◆ **Work task**: State, as a number alone, how many lines of the data contain the string "with".

◆ **Provided data**:
=-=-=-=-=
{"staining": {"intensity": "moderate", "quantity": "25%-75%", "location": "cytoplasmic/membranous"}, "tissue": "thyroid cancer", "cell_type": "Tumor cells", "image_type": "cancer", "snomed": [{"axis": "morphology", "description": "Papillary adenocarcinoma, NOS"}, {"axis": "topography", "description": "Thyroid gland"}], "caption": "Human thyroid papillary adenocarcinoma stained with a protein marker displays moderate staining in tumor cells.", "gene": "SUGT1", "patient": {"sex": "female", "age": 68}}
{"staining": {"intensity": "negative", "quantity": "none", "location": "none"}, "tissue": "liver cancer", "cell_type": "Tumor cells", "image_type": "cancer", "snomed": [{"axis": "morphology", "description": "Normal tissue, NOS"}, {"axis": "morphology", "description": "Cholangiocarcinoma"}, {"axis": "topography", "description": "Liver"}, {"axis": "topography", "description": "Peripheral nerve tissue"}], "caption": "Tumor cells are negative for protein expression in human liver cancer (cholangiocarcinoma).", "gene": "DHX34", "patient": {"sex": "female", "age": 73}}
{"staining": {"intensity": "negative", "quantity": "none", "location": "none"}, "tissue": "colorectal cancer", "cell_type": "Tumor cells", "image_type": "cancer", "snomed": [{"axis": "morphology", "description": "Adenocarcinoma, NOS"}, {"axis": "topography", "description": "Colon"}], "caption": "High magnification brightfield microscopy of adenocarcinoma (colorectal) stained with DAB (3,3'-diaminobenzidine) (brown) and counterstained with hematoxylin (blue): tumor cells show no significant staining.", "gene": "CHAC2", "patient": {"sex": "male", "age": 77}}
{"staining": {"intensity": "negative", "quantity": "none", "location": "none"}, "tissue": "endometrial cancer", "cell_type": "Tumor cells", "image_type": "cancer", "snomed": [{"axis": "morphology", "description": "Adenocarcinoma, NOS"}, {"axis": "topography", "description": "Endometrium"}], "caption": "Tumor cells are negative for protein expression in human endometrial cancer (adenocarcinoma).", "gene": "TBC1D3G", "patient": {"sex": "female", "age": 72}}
=-=-=-=-=
◆ **Exercise output**: 2